● **RECORDS SUPPLIED**
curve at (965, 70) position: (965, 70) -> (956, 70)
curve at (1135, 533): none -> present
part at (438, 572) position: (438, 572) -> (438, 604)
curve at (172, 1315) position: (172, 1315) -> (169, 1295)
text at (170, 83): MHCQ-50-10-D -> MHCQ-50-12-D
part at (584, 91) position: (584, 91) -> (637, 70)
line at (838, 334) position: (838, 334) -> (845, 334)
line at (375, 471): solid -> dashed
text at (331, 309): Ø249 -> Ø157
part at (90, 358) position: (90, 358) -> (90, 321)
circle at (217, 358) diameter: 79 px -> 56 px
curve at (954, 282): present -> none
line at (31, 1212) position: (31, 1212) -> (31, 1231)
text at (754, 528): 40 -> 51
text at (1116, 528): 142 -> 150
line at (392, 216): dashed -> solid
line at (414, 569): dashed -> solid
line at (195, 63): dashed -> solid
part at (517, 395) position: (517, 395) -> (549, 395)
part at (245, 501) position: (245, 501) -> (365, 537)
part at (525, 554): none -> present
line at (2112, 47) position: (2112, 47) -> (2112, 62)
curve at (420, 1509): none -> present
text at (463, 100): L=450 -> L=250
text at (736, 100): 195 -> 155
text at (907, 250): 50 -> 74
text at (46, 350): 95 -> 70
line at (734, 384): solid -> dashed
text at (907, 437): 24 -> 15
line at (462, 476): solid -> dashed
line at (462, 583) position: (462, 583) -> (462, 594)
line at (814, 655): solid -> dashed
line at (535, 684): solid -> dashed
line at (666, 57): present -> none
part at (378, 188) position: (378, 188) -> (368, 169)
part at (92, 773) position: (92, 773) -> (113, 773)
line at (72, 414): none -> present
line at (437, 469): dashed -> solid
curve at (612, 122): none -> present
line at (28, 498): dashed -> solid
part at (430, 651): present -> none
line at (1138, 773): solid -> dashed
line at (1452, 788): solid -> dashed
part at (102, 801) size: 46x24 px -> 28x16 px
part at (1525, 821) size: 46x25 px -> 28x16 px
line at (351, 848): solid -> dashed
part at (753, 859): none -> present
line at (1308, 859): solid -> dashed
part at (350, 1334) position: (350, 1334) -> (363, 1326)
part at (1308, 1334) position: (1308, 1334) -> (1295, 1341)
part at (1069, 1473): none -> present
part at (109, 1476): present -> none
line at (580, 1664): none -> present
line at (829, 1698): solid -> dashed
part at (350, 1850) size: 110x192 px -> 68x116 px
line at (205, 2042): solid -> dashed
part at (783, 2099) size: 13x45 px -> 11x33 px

● **THE EXERCISE**
Rewrite all of the data above, replacing every occurrence of "solid" with "continuous" and leaving everything else unchanged.

● **OUTPUT OF THE TASK**
curve at (965, 70) position: (965, 70) -> (956, 70)
curve at (1135, 533): none -> present
part at (438, 572) position: (438, 572) -> (438, 604)
curve at (172, 1315) position: (172, 1315) -> (169, 1295)
text at (170, 83): MHCQ-50-10-D -> MHCQ-50-12-D
part at (584, 91) position: (584, 91) -> (637, 70)
line at (838, 334) position: (838, 334) -> (845, 334)
line at (375, 471): continuous -> dashed
text at (331, 309): Ø249 -> Ø157
part at (90, 358) position: (90, 358) -> (90, 321)
circle at (217, 358) diameter: 79 px -> 56 px
curve at (954, 282): present -> none
line at (31, 1212) position: (31, 1212) -> (31, 1231)
text at (754, 528): 40 -> 51
text at (1116, 528): 142 -> 150
line at (392, 216): dashed -> continuous
line at (414, 569): dashed -> continuous
line at (195, 63): dashed -> continuous
part at (517, 395) position: (517, 395) -> (549, 395)
part at (245, 501) position: (245, 501) -> (365, 537)
part at (525, 554): none -> present
line at (2112, 47) position: (2112, 47) -> (2112, 62)
curve at (420, 1509): none -> present
text at (463, 100): L=450 -> L=250
text at (736, 100): 195 -> 155
text at (907, 250): 50 -> 74
text at (46, 350): 95 -> 70
line at (734, 384): continuous -> dashed
text at (907, 437): 24 -> 15
line at (462, 476): continuous -> dashed
line at (462, 583) position: (462, 583) -> (462, 594)
line at (814, 655): continuous -> dashed
line at (535, 684): continuous -> dashed
line at (666, 57): present -> none
part at (378, 188) position: (378, 188) -> (368, 169)
part at (92, 773) position: (92, 773) -> (113, 773)
line at (72, 414): none -> present
line at (437, 469): dashed -> continuous
curve at (612, 122): none -> present
line at (28, 498): dashed -> continuous
part at (430, 651): present -> none
line at (1138, 773): continuous -> dashed
line at (1452, 788): continuous -> dashed
part at (102, 801) size: 46x24 px -> 28x16 px
part at (1525, 821) size: 46x25 px -> 28x16 px
line at (351, 848): continuous -> dashed
part at (753, 859): none -> present
line at (1308, 859): continuous -> dashed
part at (350, 1334) position: (350, 1334) -> (363, 1326)
part at (1308, 1334) position: (1308, 1334) -> (1295, 1341)
part at (1069, 1473): none -> present
part at (109, 1476): present -> none
line at (580, 1664): none -> present
line at (829, 1698): continuous -> dashed
part at (350, 1850) size: 110x192 px -> 68x116 px
line at (205, 2042): continuous -> dashed
part at (783, 2099) size: 13x45 px -> 11x33 px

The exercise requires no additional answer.